O papel da educação é fundamental para que as gerações futuras tenham o senso de comunidade, ensinando as crianças a nobreza de servir, como o sentido da própria existência, e assim tornam-se livres do vício de estarem criando necessidades para serem atendidas. Os empáticos sentem-se bem na relação “Eu e Tu”, considerada matriz enérgica de uma vida limpa, que se baseia na satisfação de servir de graça ao invés do prazer de ser servido.
Na cena final do filme do Rei Artur, nos últimos momentos de vida, o rei pergunta ao Merlin porque nunca revelou que, durante as guerras, usava o seu poder de mago para protege-lo, salvando sua vida, pelo que Merlin respondeu: Eu nasci para lhe servir. O fato de poder servir ao Rei com alegria, deu sentido a vida de Merlin.

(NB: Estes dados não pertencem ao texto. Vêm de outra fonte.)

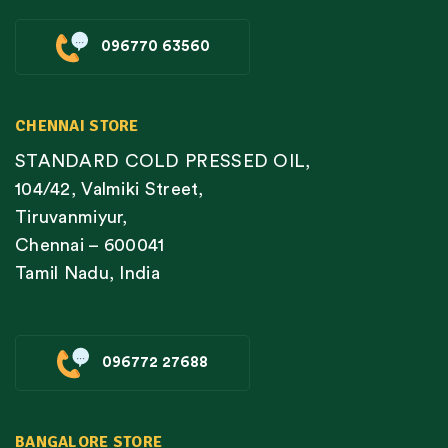
096770 63560
CHENNAI STORE
STANDARD COLD PRESSED OIL,
104/42, Valmiki Street,
Tiruvanmiyur,
Chennai – 600041
Tamil Nadu, India
096772 27688
BANGALORE STORE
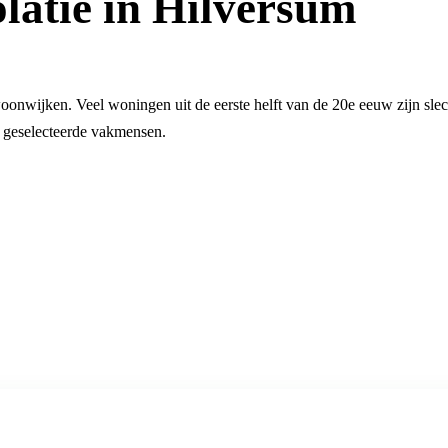
olatie in Hilversum
woonwijken. Veel woningen uit de eerste helft van de 20e eeuw zijn sle
ij geselecteerde vakmensen.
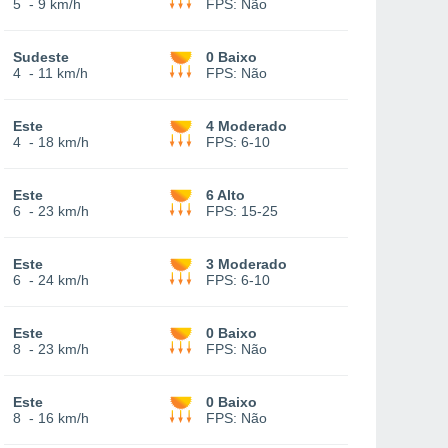
5
-
9 km/h
FPS:
Não
Sudeste
0 Baixo
4
-
11 km/h
FPS:
Não
Este
4 Moderado
4
-
18 km/h
FPS:
6-10
Este
6 Alto
6
-
23 km/h
FPS:
15-25
Este
3 Moderado
6
-
24 km/h
FPS:
6-10
Este
0 Baixo
8
-
23 km/h
FPS:
Não
Este
0 Baixo
8
-
16 km/h
FPS:
Não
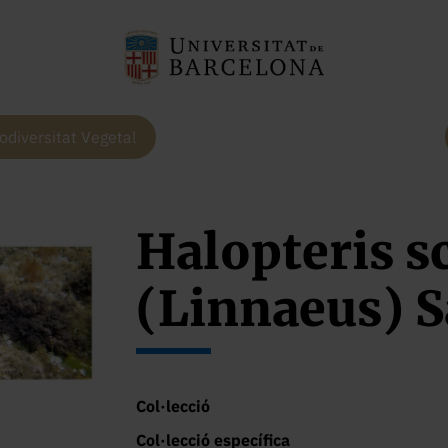
odiversitat Vegetal
Halopteris s
(Linnaeus) 
Col·lecció
Col·lecció específica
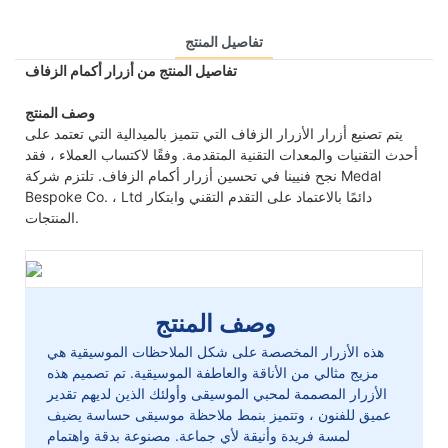
تفاصيل المنتج
تفاصيل المنتج من أزرار أكمام الزفاف
وصف المنتج
يتم تصنيع أزرار الأزرار الزفاف التي تتميز بالميدالية التي تعتمد على
أحدث التقنيات والمعدات التقنية المتقدمة. وفقًا لاكتساب العملاء ، فقد
نجح فنيينا في تحسين أزرار أكمام الزفاف. تلتزم شركة Medal
Bespoke Co. ، Ltd دائمًا بالاعتماد على التقدم التقني وابتكار
المنتجات.
وصف المنتج
هذه الأزرار المخصصة على شكل الملاحظات الموسيقية هي
مزيج مثالي من الأناقة والعاطفة الموسيقية. تم تصميم هذه
الأزرار المصممة لمحبي الموسيقى وأولئك الذين لديهم تقدير
عميق للفنون ، وتتميز بنمط ملاحظة موسيقى حساسة يضيف
لمسة فريدة وأنيقة لأي جماعة. مصنوعة بدقة واهتمام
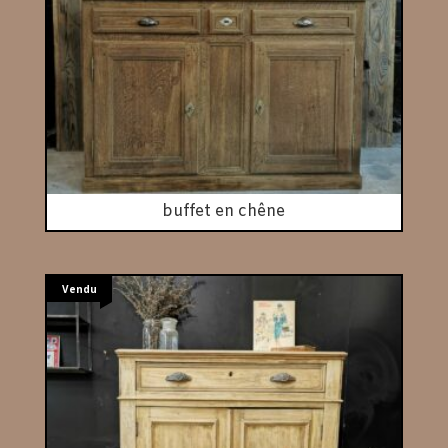
buffet en chêne
Vendu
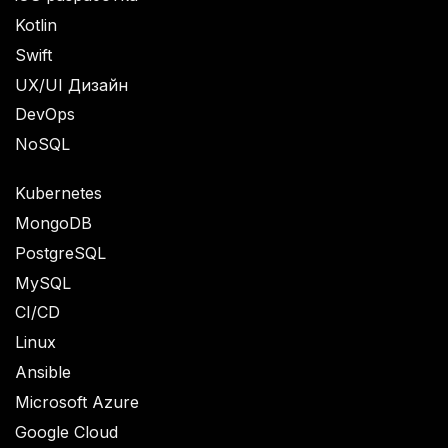
Kotlin
Swift
UX/UI Дизайн
DevOps
NoSQL
Kubernetes
MongoDB
PostgreSQL
MySQL
CI/CD
Linux
Ansible
Microsoft Azure
Google Cloud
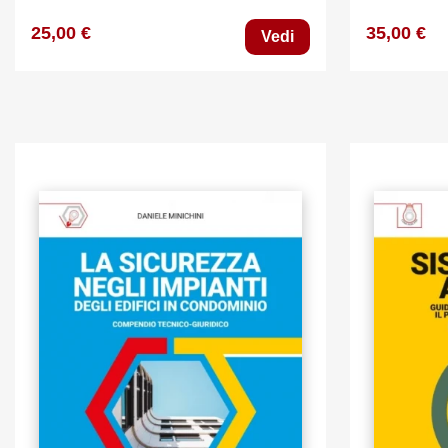
25,00 €
35,00 €
Vedi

Na verdade, nós não temos um projeto próprio, nós estamos aqui a serviço de algum plano do qual fazemos parte. Não entender isso, é a total inconsciência do que realmente si é. O que traz sentido na vida é o serviço, e o próprio nome é a união do verbo “ser” mais o substantivo “viço” que significa o brilho da exuberância juvenil.
Conectar-se com o ser + viço ou seja, prestar um serviço, foi o que manteve vivo o médico austríaco, Victor Frankl, durante quatro anos de prisão, nos campos de concentração nazista, enquanto os prisioneiros judeus que optaram pela apatia de se sentirem vítimas, morreram até antes de morrer. Frankl permaneceu vivo porque encontrou sentido no sofrimento, e aprendeu a superar limites e, quando a guerra terminou, criou o conceito da logoterapia, um processo de cura da alma, com filiais no mundo inteiro. Frankl descobriu que a vida tem sentido para aquele que serve e não para o que é servido, que o vício do antropocentrismo, não atende ao plano a criação.

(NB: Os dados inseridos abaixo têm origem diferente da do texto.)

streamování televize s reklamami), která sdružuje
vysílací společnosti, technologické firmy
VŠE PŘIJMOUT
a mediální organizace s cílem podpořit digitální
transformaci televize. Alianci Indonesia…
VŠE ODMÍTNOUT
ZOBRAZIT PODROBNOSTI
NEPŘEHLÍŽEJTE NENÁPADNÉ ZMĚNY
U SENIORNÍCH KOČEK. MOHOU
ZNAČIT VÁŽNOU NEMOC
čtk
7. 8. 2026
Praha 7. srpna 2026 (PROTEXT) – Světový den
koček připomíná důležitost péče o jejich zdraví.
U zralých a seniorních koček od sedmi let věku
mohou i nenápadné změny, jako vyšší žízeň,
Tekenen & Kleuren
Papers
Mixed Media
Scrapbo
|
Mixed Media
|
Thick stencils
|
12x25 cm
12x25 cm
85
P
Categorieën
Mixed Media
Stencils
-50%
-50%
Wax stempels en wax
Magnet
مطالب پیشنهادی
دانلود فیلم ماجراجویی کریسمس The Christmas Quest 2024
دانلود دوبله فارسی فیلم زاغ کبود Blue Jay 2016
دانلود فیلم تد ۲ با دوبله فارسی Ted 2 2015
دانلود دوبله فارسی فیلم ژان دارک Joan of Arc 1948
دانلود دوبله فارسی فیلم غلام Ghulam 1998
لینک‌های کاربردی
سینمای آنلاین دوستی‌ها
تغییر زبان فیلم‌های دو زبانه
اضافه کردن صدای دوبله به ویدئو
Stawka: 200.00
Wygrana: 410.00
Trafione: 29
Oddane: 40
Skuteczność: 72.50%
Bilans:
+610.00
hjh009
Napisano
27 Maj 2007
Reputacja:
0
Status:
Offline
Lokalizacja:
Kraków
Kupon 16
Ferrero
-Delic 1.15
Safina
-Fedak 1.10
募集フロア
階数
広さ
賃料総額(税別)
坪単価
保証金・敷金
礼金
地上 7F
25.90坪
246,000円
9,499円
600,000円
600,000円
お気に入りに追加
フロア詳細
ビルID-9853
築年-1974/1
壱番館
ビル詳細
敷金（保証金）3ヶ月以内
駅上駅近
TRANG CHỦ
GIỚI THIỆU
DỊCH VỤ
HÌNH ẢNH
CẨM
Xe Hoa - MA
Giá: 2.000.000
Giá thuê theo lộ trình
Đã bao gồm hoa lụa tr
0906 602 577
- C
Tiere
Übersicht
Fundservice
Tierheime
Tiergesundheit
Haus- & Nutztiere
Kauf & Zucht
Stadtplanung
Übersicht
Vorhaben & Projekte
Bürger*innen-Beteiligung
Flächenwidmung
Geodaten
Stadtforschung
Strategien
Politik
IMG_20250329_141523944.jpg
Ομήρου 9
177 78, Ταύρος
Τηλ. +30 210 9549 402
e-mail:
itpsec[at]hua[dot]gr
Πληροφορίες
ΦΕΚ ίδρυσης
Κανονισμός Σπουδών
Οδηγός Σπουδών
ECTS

É no vínculo comunitário que temos a experiência da gentileza com gratuidade sem interesse, com profunda gratidão, doador e recebedor são beneficiados porque nascemos naturalmente generosos. É fundamental preservar os valores de afetos mútuos, de evocar a consciência acima da racionalidade para evitar uma finalização catastrófica, pois tecnologia não necessariamente é desenvolvimento ou progresso, e futuro não é um lugar que está a nossa espera, e sim algo a ser construído.

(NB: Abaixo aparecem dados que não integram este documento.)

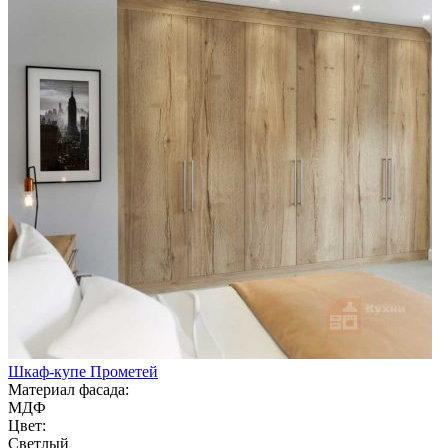
Шкаф-купе Прометей
Материал фасада:
МДФ
Цвет:
Светлый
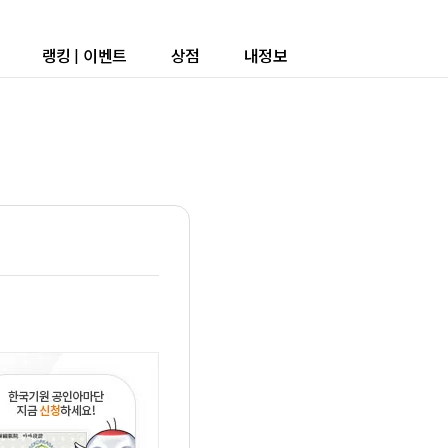
랭킹
|
이벤트
상점
내정보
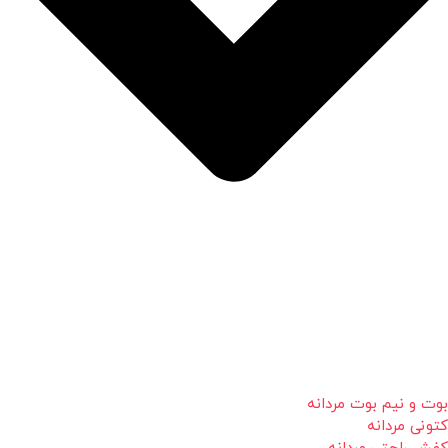
بوت و نیم بوت مردانه
کتونی مردانه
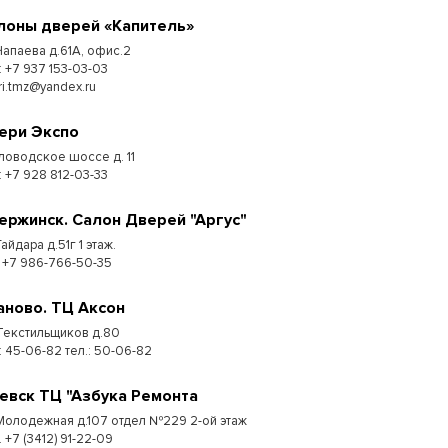
лоны дверей «Капитель»
 Чапаева д.61А, офис.2
: +7 937 153-03-03
ri.tmz@yandex.ru
ери Экспо
ловодское шоссе д. 11
: +7 928 812-03-33
ержинск. Салон Дверей "Аргус"
Гайдара д.51г 1 этаж.
: +7 986-766-50-35
аново. ТЦ Аксон
 Текстильщиков д.80
: 45-06-82 тел.: 50-06-82
евск ТЦ "Азбука Ремонта
 Молодежная д.107 отдел №229 2-ой этаж
. +7 (3412) 91-22-09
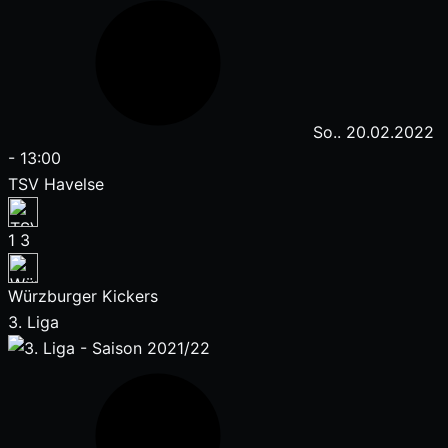
So.. 20.02.2022
-
13:00
TSV Havelse
1
3
Würzburger Kickers
3. Liga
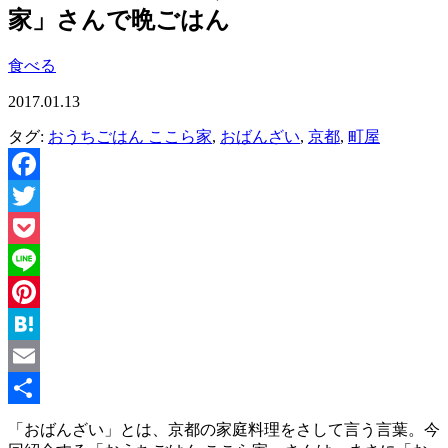
家」さんで晩ごはん
食べる
2017.01.13
タグ:
おうちごはん ここら家
,
おばんざい
,
京都
,
町屋
Facebook
Twitter
Pocket
Line
Pinterest
Hatena
Email
共
「おばんざい」とは、京都の家庭料理をさして言う言葉。今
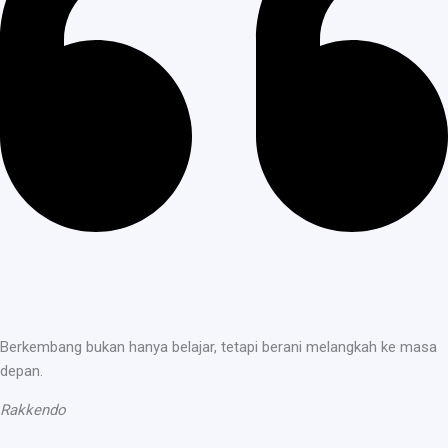
Berkembang bukan hanya belajar, tetapi berani melangkah ke masa
depan.
Rakkendo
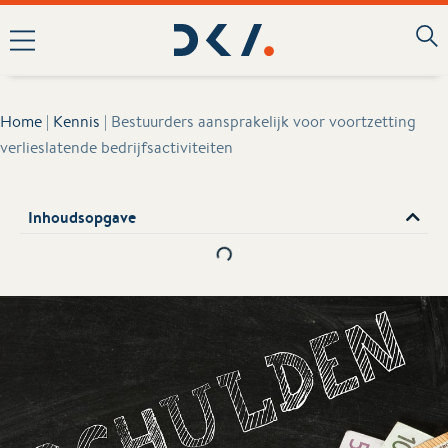
Home
|
Kennis
|
Bestuurders aansprakelijk voor voortzetting
verlieslatende bedrijfsactiviteiten
Inhoudsopgave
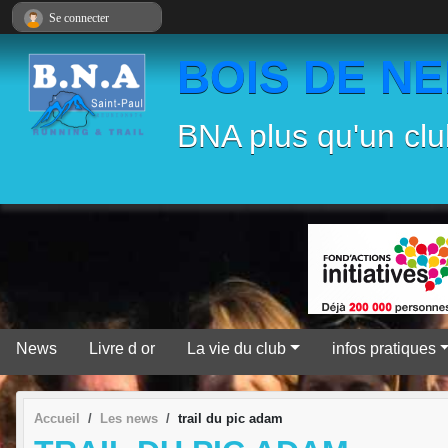
Panneau de gestion des cookies
Se connecter
BOIS DE N
BNA plus qu'un clu
News
Livre d or
La vie du club
infos pratiques
Accueil
Les news
trail du pic adam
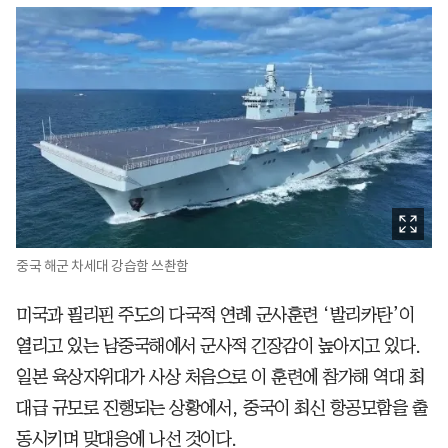
중국 해군 차세대 강습함 쓰촨함
미국과 필리핀 주도의 다국적 연례 군사훈련 ‘발리카탄’이
열리고 있는 남중국해에서 군사적 긴장감이 높아지고 있다.
일본 육상자위대가 사상 처음으로 이 훈련에 참가해 역대 최
대급 규모로 진행되는 상황에서, 중국이 최신 항공모함을 출
동시키며 맞대응에 나선 것이다.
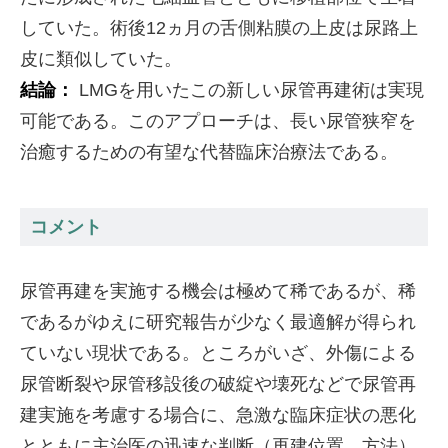
していた。術後12ヵ月の舌側粘膜の上皮は尿路上
皮に類似していた。
結論：
LMGを用いたこの新しい尿管再建術は実現
可能である。このアプローチは、長い尿管狭窄を
治癒するための有望な代替臨床治療法である。
コメント
尿管再建を実施する機会は極めて稀であるが、稀
であるがゆえに研究報告が少なく最適解が得られ
ていない現状である。ところがいざ、外傷による
尿管断裂や尿管移設後の破綻や壊死などで尿管再
建実施を考慮する場合に、急激な臨床症状の悪化
とともに主治医の迅速な判断（再建位置、方法）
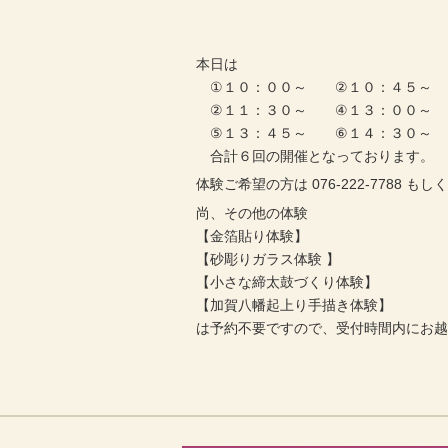
本日は
①１０：００～ ②１０：４５～
②１１：３０～ ④１３：００～
⑤１３：４５～ ⑥１４：３０～
合計６回の開催となっております。
体験ご希望の方は 076-222-7788
尚、その他の体験
【金箔貼り体験】
【砂彫りガラス体験 】
【小さな締太鼓づくり体験】
【加賀八幡起上り手描き体験】
は予約不要ですので、受付時間内にお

É a educação com base na pedagogia da esperança que vai nos ajudar a fazer este percurso para criar a sociedade do cuidado, porque como diz a música “quando a gente ama, é claro que a gente cuida”, e o cuidado em conjunto é a base da vida em comunidade, é a comunhão dos diferentes que se dão as mãos, não para serem “bonzinhos” ou piegas, mas para que cada um, com sua autonomia, supere desafios que podem parecer contraproducentes, no primeiro momento, mas não impedem de evoluir quando o propósito de servir é firme, a vida abre caminhos, para que este projeto incrível da humanidade permaneça porque somos os únicos, de todas as espécies, de todos os outros reinos, que recebeu do Criador, o privilégio da consciência.